┌─ EXTRAIT DU DOCUMENT
35. Signalement des situations d'urgence

 

Cette règle n'autorise pas l'occupation de voie principale ni les travaux en voie.

 

(a) Tout employé découvrant une situation qui peut être dangereuse pour la circulation d'un mouvement doit, au moyen de drapeaux, feux, torches, ou par radio, par téléphone ou tout autre moyen, faire tout son possible pour arrêter les mouvements susceptibles d'être concernés et (ou) leur fournir les instructions nécessaires. Il faut assurer la protection par signaleur sur la voie principale, à moins ou jusqu'à ce que l'on soit dispensé de cette obligation.

 

(b) Dans chaque direction si c'est possible, un signaleur doit se rendre à la distance prescrite du point dangereux afin de s'assurer qu'un mouvement qui approche aura le temps et l'espace nécessaires pour s'arrêter avant d'atteindre ce point. Sauf disposition contraire, un signaleur doit se rendre à au moins 2 milles du point dangereux, jusqu'à un endroit d'où il pourra être vu distinctement par un mouvement qui approche.
└─
### TÂCHE A:
Présentez sous forme de tableau Markdown, avec les colonnes « N° » et « Ligne », le passage des enregistrements qui va de la ligne contenant « Schale aus Recycling Kunststoff » jusqu'à la ligne contenant « Durostima, einem recycelbaren », ces deux lignes comprises. Omettez les lignes vides.
┌─ JEU D'ENREGISTREMENTS
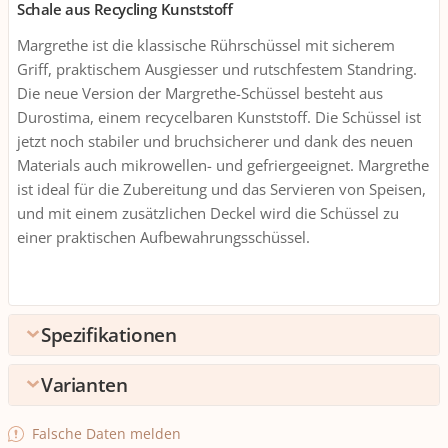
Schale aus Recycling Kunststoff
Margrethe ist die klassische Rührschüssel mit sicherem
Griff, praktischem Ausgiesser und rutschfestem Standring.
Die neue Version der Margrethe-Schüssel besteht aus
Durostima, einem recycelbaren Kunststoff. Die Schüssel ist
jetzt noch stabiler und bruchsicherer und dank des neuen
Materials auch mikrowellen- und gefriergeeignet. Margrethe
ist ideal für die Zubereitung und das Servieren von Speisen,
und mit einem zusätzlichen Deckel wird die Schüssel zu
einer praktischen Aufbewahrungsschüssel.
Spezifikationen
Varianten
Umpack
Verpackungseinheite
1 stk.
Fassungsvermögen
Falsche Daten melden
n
└─
┌─ JEU D'ENREGISTREMENTS
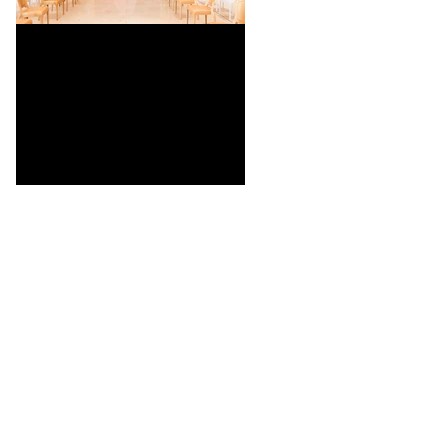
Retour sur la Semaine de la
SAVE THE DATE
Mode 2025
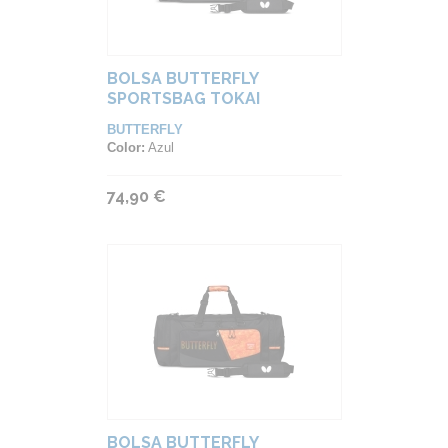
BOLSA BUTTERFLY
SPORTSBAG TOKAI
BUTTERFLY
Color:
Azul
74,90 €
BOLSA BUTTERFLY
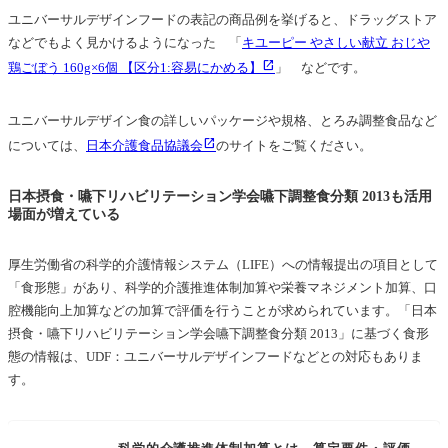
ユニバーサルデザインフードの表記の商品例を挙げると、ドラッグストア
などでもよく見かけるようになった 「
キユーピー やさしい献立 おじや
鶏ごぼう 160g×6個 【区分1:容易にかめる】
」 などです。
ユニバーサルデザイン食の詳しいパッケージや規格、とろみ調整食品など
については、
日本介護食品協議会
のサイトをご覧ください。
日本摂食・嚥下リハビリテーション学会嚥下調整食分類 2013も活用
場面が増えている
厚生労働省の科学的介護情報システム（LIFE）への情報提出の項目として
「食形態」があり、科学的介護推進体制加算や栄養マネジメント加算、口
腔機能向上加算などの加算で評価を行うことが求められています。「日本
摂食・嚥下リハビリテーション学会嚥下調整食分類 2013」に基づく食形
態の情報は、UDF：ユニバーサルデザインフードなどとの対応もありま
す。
└─
### TÂCHE B:
Recopiez intégralement l'extrait sur le signalement des situations d'urgence.

### SOLUTION RÉDIGÉE A:
| N° | Ligne |
|---|---|
| 1 | Schale aus Recycling Kunststoff |
| 2 | Margrethe ist die klassische Rührschüssel mit sicherem |
| 3 | Griff, praktischem Ausgiesser und rutschfestem Standring. |
| 4 | Die neue Version der Margrethe-Schüssel besteht aus |
| 5 | Durostima, einem recycelbaren Kunststoff. Die Schüssel ist |

### SOLUTION RÉDIGÉE B:
35. Signalement des situations d'urgence

 

Cette règle n'autorise pas l'occupation de voie principale ni les travaux en voie.

 

(a) Tout employé découvrant une situation qui peut être dangereuse pour la circulation d'un mouvement doit, au moyen de drapeaux, feux, torches, ou par radio, par téléphone ou tout autre moyen, faire tout son possible pour arrêter les mouvements susceptibles d'être concernés et (ou) leur fournir les instructions nécessaires. Il faut assurer la protection par signaleur sur la voie principale, à moins ou jusqu'à ce que l'on soit dispensé de cette obligation.

 

(b) Dans chaque direction si c'est possible, un signaleur doit se rendre à la distance prescrite du point dangereux afin de s'assurer qu'un mouvement qui approche aura le temps et l'espace nécessaires pour s'arrêter avant d'atteindre ce point. Sauf disposition contraire, un signaleur doit se rendre à au moins 2 milles du point dangereux, jusqu'à un endroit d'où il pourra être vu distinctement par un mouvement qui approche.